ANKARA (Reuters) - World financial leaders will agree to calibrate and communicate monetary policy carefully to avoid triggering capital flight, but will not call an expected Federal Reserve rate rise a risk to growth, a draft communique showed on Friday.
Many emerging market economies are concerned that when the U.S. Federal Reserve raises borrowing costs, investors will withdraw from other markets and buy dollar assets, leading to the depreciation of emerging market currencies.
Officials from emerging markets wanted the communique from finance ministers and central bank governors of the Group of 20 biggest economies to say that such a rate rise in the U.S. now would be a risk to growth.
But the draft avoids such wording.
“We note that in line with the improving economic outlook monetary policy tightening is more likely in some advanced economies,” the draft communique, seen by Reuters, said.
“We will carefully calibrate and clearly communicate our actions to minimize negative spillovers, mitigate uncertainty and promote transparency,” said the draft, which may yet change before it is finally agreed on Saturday.
The text welcomed strengthening activity in some economies but said that global growth fell short of expectations.

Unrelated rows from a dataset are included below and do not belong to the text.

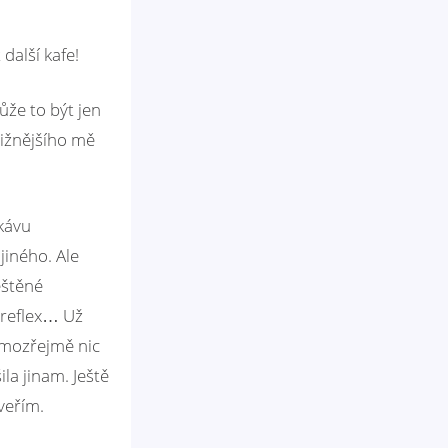
další kafe!
ůže to být jen
tižnějšího mě
kávu
jiného. Ale
eštěné
 reflex… Už
samozřejmě nic
la jinam. Ještě
veřím.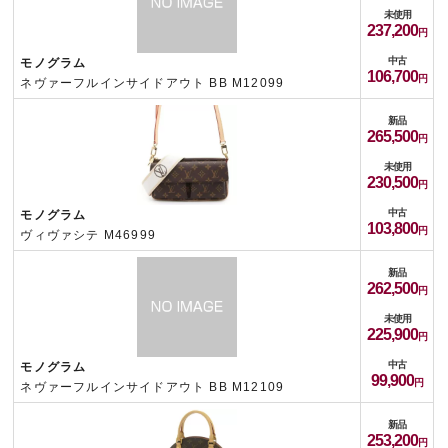
未使用
237,200
中古
モノグラム
106,700
ネヴァーフルインサイドアウト BB M12099
新品
265,500
未使用
230,500
中古
モノグラム
103,800
ヴィヴァシテ M46999
新品
262,500
未使用
225,900
中古
モノグラム
99,900
ネヴァーフルインサイドアウト BB M12109
新品
253,200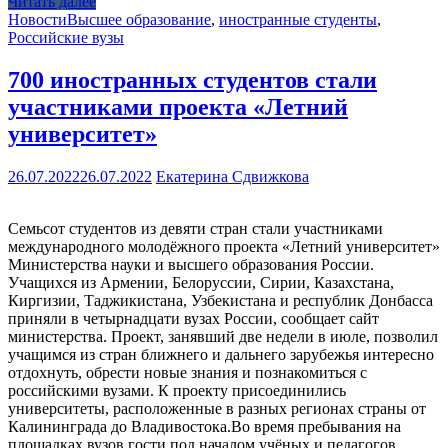
Читать далее
Новости
Высшее образование
,
иностранные студенты
,
Российские вузы
700 иностранных студентов стали
участниками проекта «Летний
университет»
26.07.2022
26.07.2022
Екатерина Сдвижкова
Семьсот студентов из девяти стран стали участниками
международного молодёжного проекта «Летний университет»
Министерства науки и высшего образования России.
Учащихся из Армении, Белоруссии, Сирии, Казахстана,
Киргизии, Таджикистана, Узбекистана и республик Донбасса
приняли в четырнадцати вузах России, сообщает сайт
министерства. Проект, занявший две недели в июле, позволил
учащимся из стран ближнего и дальнего зарубежья интересно
отдохнуть, обрести новые знания и познакомиться с
российскими вузами. К проекту присоединились
университеты, расположенные в разных регионах страны от
Калининграда до Владивостока.Во время пребывания на
площадках вузов гости под началом учёных и педагогов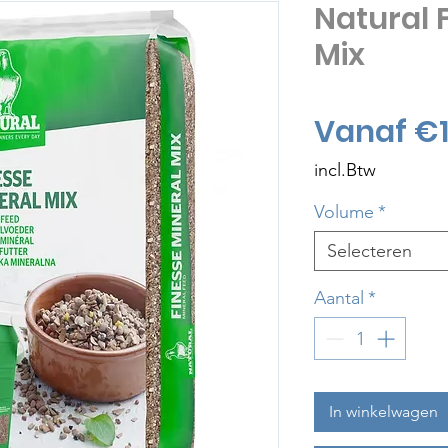
Natural 
Mix
Vanaf
€1
incl.Btw
Volume
*
Selecteren
Aantal
*
In winkelwagen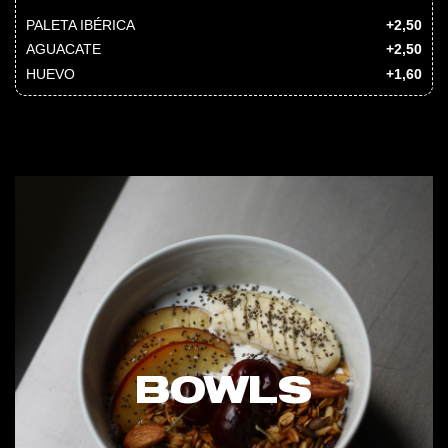
PALETA IBÉRICA
+2,50
AGUACATE
+2,50
HUEVO
+1,60
BOWLS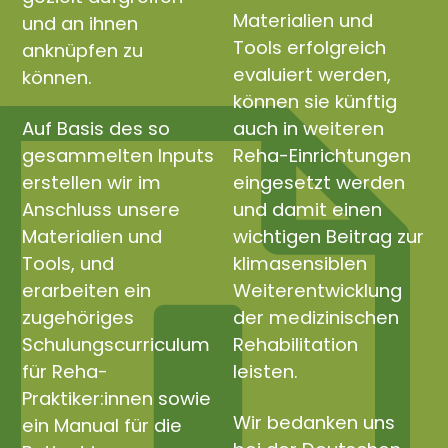
Materialien und
und an ihnen
Tools erfolgreich
anknüpfen zu
evaluiert werden,
können.
können sie künftig
Auf Basis des so
auch in weiteren
gesammelten Inputs
Reha-Einrichtungen
erstellen wir im
eingesetzt werden
Anschluss unsere
und damit einen
Materialien und
wichtigen Beitrag zur
Tools, und
klimasensiblen
erarbeiten ein
Weiterentwicklung
zugehöriges
der medizinischen
Schulungscurriculum
Rehabilitation
für Reha-
leisten.
Praktiker:innen sowie
Wir bedanken uns
ein Manual für die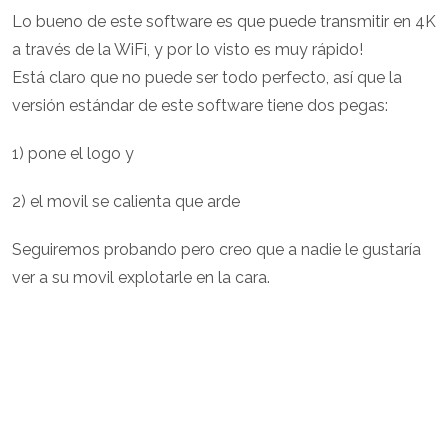
Lo bueno de este software es que puede transmitir en 4K
a través de la WiFi, y por lo visto es muy rápido!
Está claro que no puede ser todo perfecto, así que la
versión estándar de este software tiene dos pegas:
1) pone el logo y
2) el movil se calienta que arde
Seguiremos probando pero creo que a nadie le gustaría
ver a su movil explotarle en la cara.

The draft indirectly also addressed the devaluation by China of its renminbi currency in August, in a sign the move was not seen as a competitive devaluation to prop up Chinese exports.
“We reiterate our commitment to move toward more market determined exchange rate systems and exchange rate flexibility to reflect underlying fundamentals, and avoid persistent exchange rate misalignments. We will refrain from competitive devaluations and resist all forms of protectionism,” it said.